Proportionality asks whether the good you achieve by fighting outweighs the harm you cause, counting every broken life and every destroyed home. Necessity asks whether there is any less harmful way to achieve the same goal. Imagine someone threatens your life. Killing them might be proportionate, but if you could safely knock them out instead, then killing would be unnecessary — and therefore wrong. War constantly demands that same reasoning, multiplied by thousands of lives.

These judgments have to be made with terrible uncertainty, before anyone knows how things will turn out. A war or a battle might be the only way to avoid a larger disaster, but predicting that is excruciatingly hard. That is why soldiers are morally required to take extra risks on themselves in order to protect innocent people, rather than always choosing the path that’s safest for their own side. The law says you must take “all feasible precautions” to avoid killing noncombatants. In real wars, that often doesn’t happen — but the philosophical standard is clear and demanding.

Why This Fight Still Matters to You

The drone-era news cycle asks you to decide, again and again, whether a war was just.

Right now, war is not just for soldiers on a distant battlefield. Your own government might be deciding whether to launch a drone strike, whether to send aid to a resistance movement, or whether to stay out of a conflict that is killing civilians by the tens of thousands. The news shows pictures of destroyed hospitals and fleeing families, and you have to decide what you think.

The same question that froze that soldier in Iraq in 2003 freezes you now: What makes killing in war right, and what makes it murder? The traditionalist and revisionist philosophers don’t have a neat final answer you can memorize. They give you a map of the arguments, the tensions, and the costs. They show you that even the most basic rule — don’t kill civilians — is harder to lock in place than we hope, and that war is a moral fog from start to finish. Understanding how reasonable people can disagree so deeply doesn’t make the choices easy. But it does mean you can face them with open eyes, knowing what is truly at stake.

Think about it

  1. If two countries go to war and you are drafted to fight, would you want to know whether your country’s cause is just before you pull the trigger?

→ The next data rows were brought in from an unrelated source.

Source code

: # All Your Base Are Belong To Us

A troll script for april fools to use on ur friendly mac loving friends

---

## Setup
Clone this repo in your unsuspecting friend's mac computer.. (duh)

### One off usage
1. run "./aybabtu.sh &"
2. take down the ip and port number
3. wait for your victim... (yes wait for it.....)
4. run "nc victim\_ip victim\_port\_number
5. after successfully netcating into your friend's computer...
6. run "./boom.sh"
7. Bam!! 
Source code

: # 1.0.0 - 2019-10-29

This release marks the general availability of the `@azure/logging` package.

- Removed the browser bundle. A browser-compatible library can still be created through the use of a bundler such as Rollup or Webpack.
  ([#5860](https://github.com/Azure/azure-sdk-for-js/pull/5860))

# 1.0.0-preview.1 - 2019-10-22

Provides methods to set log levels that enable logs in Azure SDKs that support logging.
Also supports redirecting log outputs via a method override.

Or is your duty just to follow orders and fight?
  2. Can you think of a conflict — in history, in a book, or in a video game — where both sides believed they were right? Could they both be right? Or must one side be wrong?
  3. Suppose a drone could end a war by targeting a single powerful person, but doing so would also kill a few innocent bystanders who happen to be nearby. How would you decide if that strike is worth it? What details would you need to know?